How does a data-driven investigation come together? I spoke about the process at the virtual Government & Public Sector R Conference in Dec. 2021. I titled my talk “data or it didn’t happen” because, as you might suspect, without the data necessary to back-up your investigative findings, you don’t have any findings. But where do you look to get started? I look for what I call an “imprint of reality” left in data by the phenomenon that that I’m researching. My mindset is that if it’s real and it exists then there must be a way to measure it, similar to how physicists looking to confirm the existence of theoretical particles devise clever experiments to detect their presence.
I talked about some examples of how I’ve made use of this mindset over the years. One was my 2016 investigation of dodgy stock loans devised by banks to help large institutional investors avoid paying dividend withholding taxes. The idea behind the trades was to get shares of German companies off the books of investors subject to such taxes and to park them temporarily with dividend tax-exempt investors when the companies paid dividends, then reverse the trades afterwards and split the 15% tax saved on the dividend payment. I had documents which detailed how the loans were structured, but to show that it was a widespread phenomenon, I needed data. When I found it, the pattern of stock loans surging around dividend payment time was so unmistakable that we called the chart “Tax Avoidance Has a Heartbeat.” (It’s still one of my favorite data visuals that I’ve ever had a chance to work on).

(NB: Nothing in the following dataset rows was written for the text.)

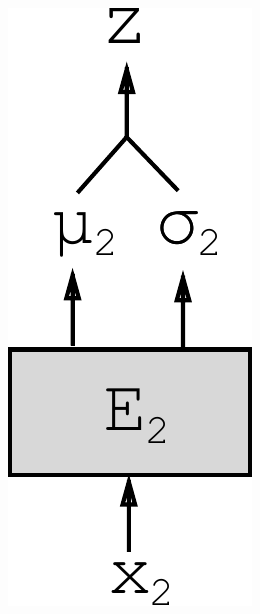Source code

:\documentclass{article}
\begin{document}
\begin{figure}[!h]
\begin{subfigure}[b]{.10\linewidth}
        \includegraphics[width=.75\linewidth]{modelv1}
        \caption{}
        \label{fig:diagram:modelv1}
    \end{subfigure}\hspace{5mm}
    \begin{subfigure}[b]{.15\linewidth}

\end{subfigure}
\end{figure}
\end{document}
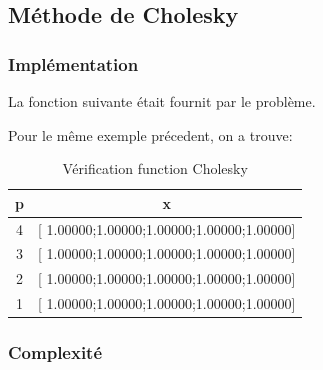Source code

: \documentclass[a4paper,11pt]{article}
\begin{document}



\newpage
\subsection{Méthode de Cholesky}
\subsubsection{Implémentation}

La fonction suivante était fournit par le problème. 
\begin{multicols}{2}
  
\end{multicols}

Pour le même exemple précedent, on a trouve:

\begin{table}[h!]
  \begin{center}
    \begin{tabular}{|c|c|}
      \hline 
      p & x \\
      \hline 
      \hline 
      4 & [ 1.00000;1.00000;1.00000;1.00000;1.00000]\\
      3 & [ 1.00000;1.00000;1.00000;1.00000;1.00000]\\
      2 & [ 1.00000;1.00000;1.00000;1.00000;1.00000]\\
      1 & [ 1.00000;1.00000;1.00000;1.00000;1.00000]\\
      \hline 
    \end{tabular}
  \end{center}
  \caption{Vérification function Cholesky}
\end{table}

\subsubsection{Complexité}
\end{document}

Another, more recent example was my 2021 examination of unemployment insurance fraud. Fake unemployment insurance claims proliferated during the pandemic after Congress authorized a temporary boost to jobless aid with lax identify verification requirements. There had already been warnings from law enforcement and the Department of Labor’s Office of Inspector General about a surge in fake claims, along with news stories about victims of such fraud. I wanted to see if this phenomenon had left an imprint in the unemployment insurance claim data reported by states. During my talk, I walked through my R analysis of the data, which I used to spot anomalies that might suggest a surge in fake claims. I found that in five states, the initial jobless claims outnumbered the entire pool of civilian workers, which clearly didn’t make sense. And in state after state, the volume of initial jobless claims far exceeded the number of estimated job losses.
Those are just two examples; there are countless other situations where having a data-driven mindset can help you quantify your findings and back-up your reporting. And R makes the process much easier, which is why I carve out a significant chunk of my data journalism classes at Hong Kong University to teach students how to embrace R and make it an essential tool in their toolkit.
It was an honor to speak at the R Gov conference alongside so many other talented data scientists. Thanks Jared Lander for inviting me, and for writing what I still think is one of the best R books out there, R for Everyone.